● **PROBLEM**
From the blog post below on Bayesian classifier classes for Python, copy word for word the passage between "Glen Pitt-Pladdy :: Blog" and "and database compatibility.", inclusive.

● **SUPPLIED TEXT**
Menu
Index

Contact
Atom Feed
Comments Atom Feed

Similar Articles

2011-12-29 21:47
Bayesian Classifier Classes for Perl and PHP
2009-11-22 15:20
IMDB ratings for MythTV
2009-11-14 13:46
Apache stats on Cacti (via SNMP)
2008-10-26 12:09
State of the blog
2012-04-26 16:59
MySQL Performance Graphs on Cacti via SNMP

Recent Articles

2019-07-28 16:35
git http with Nginx via Flask wsgi application (git4nginx)
2018-05-15 16:48
Raspberry Pi Camera, IR Lights and more
2017-04-23 14:21
Raspberry Pi SD Card Test
2017-04-07 10:54
DNS Firewall (blackhole malicious, like Pi-hole) with bind9
2017-03-28 13:07
Kubernetes to learn Part 4

Glen Pitt-Pladdy :: Blog

Bayesian Classifier Classes for Python

Previously I published Perl and PHP classes for Bayesian Classification which was a key component in a few projects of mine, including managing spamming attempts on this blog.

Seeing that dspam seems to have not seen active development for a while, I needed a new classifier for mail. I've also been messing with pymilter as the basis of my own SMTP filtering. The obvious thing to do was to create a port of my previous Classifiers to Python. That way I also have 3-way comparison testing and database compatibility.

● **PROVIDED MATERIAL**

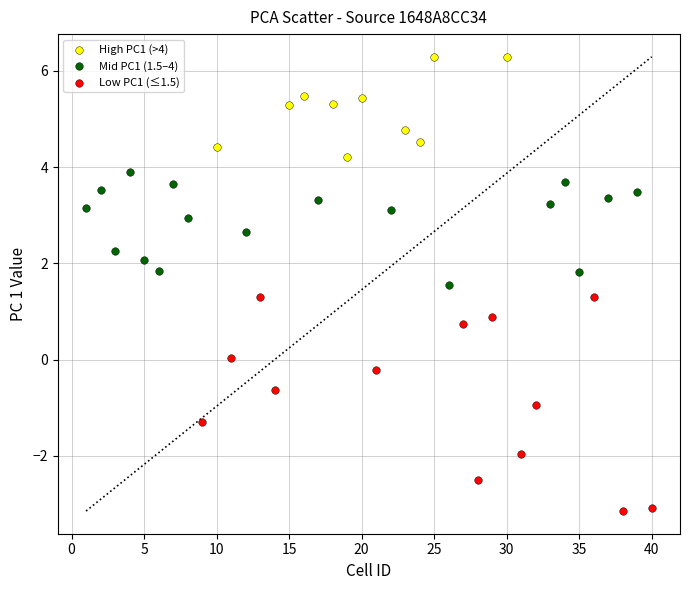

Which series has the largest Y range (max minus min)?

Low PC1 (≤1.5)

● **RESULT BELOW**
Glen Pitt-Pladdy :: Blog

Bayesian Classifier Classes for Python

Previously I published Perl and PHP classes for Bayesian Classification which was a key component in a few projects of mine, including managing spamming attempts on this blog.

Seeing that dspam seems to have not seen active development for a while, I needed a new classifier for mail. I've also been messing with pymilter as the basis of my own SMTP filtering. The obvious thing to do was to create a port of my previous Classifiers to Python. That way I also have 3-way comparison testing and database compatibility.